Chad Valley — Young Hunger | The Quietus

Chad Valley

Young Hunger

There is a song on Chad Valley’s anaemic debut album entitled ‘My Girl’. The opening lines are thus – "If you wanna be my girl / You gotta tell me the truth." At this point, four songs in and with these words fading into insignificance, three thoughts occur almost simultaneously. Firstly, what to do with the mouthful of sick provided by involuntary oesophageal reflex, such is the cloying schmaltz of the track. Secondly, a more worrying health concern; can you actually develop diabetes from listening to music? Could a song be so saccharine sweet as to fuck with your Islets of Langerhans? And finally, and as importantly, is the notion that the lyric should act as a vehicle to unite all women globally – please ladies, do NOT tell this song’s protagonist the truth. Lying through your teeth is the only way forward.

Okay, okay – perhaps this is being uncharitable, but while his previous EPs were bedroom recordings, Hugo Manuel’s Chad Valley side-project (his day-job also includes fronting-up Oxford four-piece Jonquil) has clearly sets out its stall on this long-player. Largely recorded at Evolution Studios in Manuel’s hometown, Young Hunger openly seeks to re-create the 80s production values of gurus such as Jimmy Jam and Terry Lewis and weld them to the Chad Valley take on chillwaved pop.

As an experiment it doesn’t work. Even with lavish studio trickery, Young Hunger sounds wetter than, as a great man once said, a haddock’s bathing costume. While the Jam-Lewis sound was luxurious, their best work also had emotional depth and killer pop hooks – I’d offer Janet Jackson’s ‘When I Think Of You’ and ‘Together Again’ as gorgeous examples of cerebral dream pop. Without this level of insanely high quality, most of Young Hunger is akin to, as my late grandmother might have remarked, a wet lettuce. It is gloss and fluff masquerading as euphoric heartbreak. It makes Savage Garden sound like Leonard Cohen.

At the risk of appearing psychotically-obsessed by a song, ‘My Girl’ also contains another remarkable couplet – "If you wanna be my girl / You gotta get with my friends." Aside from checking my calendar to make sure I hadn’t been suddenly jettisoned back to the ‘Zig-a-zig-ah’ Spice Girls-era, it made me think about Manuel’s musical friends. He has lots of them and they must love him dearly. Take Jack Goldstein, of fellow Oxford citizens The Fixers, as an example. Jack undertakes vocal duties on ‘My Girl’ – an act that of kinship that defines the concept of ‘taking one for the team’.

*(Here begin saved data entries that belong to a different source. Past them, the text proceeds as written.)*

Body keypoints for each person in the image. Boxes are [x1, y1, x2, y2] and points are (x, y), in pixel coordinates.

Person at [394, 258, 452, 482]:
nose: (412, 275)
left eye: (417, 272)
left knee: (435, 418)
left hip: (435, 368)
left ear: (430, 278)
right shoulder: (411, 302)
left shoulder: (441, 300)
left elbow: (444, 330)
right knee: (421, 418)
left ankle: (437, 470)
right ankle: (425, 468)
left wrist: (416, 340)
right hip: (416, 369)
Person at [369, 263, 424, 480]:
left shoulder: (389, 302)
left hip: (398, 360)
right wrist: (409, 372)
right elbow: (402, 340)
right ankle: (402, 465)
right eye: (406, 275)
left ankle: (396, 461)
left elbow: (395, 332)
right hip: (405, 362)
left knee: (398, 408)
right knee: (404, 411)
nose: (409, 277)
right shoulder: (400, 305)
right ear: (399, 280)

Elsewhere, Hugo’s chums are queuing up to offer their services. George Lewis Jr of Twin Shadow fame lends his vocal to the opening ‘I Owe You This’, a track that at least has the good grace to instantly signpost the gloop that follows. Glasser (Cameron Mesirow) lends her normally glorious talents to ‘Fall 4 U’, a song which aims for 80s synth pop heaven but makes me feel the need to listen to Howard Jones – on repeat – as a penance.

Young Hunger is fed (sorry) by a constant stream of collaborations. El Perro Del Mar rocks up on ‘Evening Surrender’ – a track so toothless that it might as well come with its own white flag. Anne Lise Frøkedal, of Norwegian pop troupe Harry’s Gym, props up the semi-interesting ‘Fathering/Mothering’ while Orlando Higginbottom (of Totally Enormous Extinct Dinosaurs) receives a hospital pass on the limp ‘My Life Is Complete’. As ‘luck’ would have it, my five-year-old daughter has ensured our household currently contains the new One Direction album. I can state, quite categorically, that there are several songs on that record – including one written by Ed frigging Sheeran – which have more emotional depth than Chad Valley’s ‘My Life Is Complete’.

It is not all bad; ‘Up & Down’ (featuring no-one but Manuel) and the closing ‘Manimals’ (featuring kindred spirit Pat Grossi from Active Child) are both lovely – layered and dreamy – as Manuel reminds us of how good he is at straight-up chillwave. Indeed, the inclusion of these two songs highlights the main problem with Young Hunger. I was a teenager during the 80s and loved a lot of the music Chad Valley is trying to emulate elsewhere on this album. But, that era also produced a huge amount of piss-weak synth pop dross. Producers like Jam and Lewis were masters of a craft that was, and still is, very easy to get wrong.

There is no doubt that Hugo Manuel is a hugely talented musician – the previous Chad Valley EPs and his output with Jonquil testify to this. He will make far better albums than Young Hunger. He has to.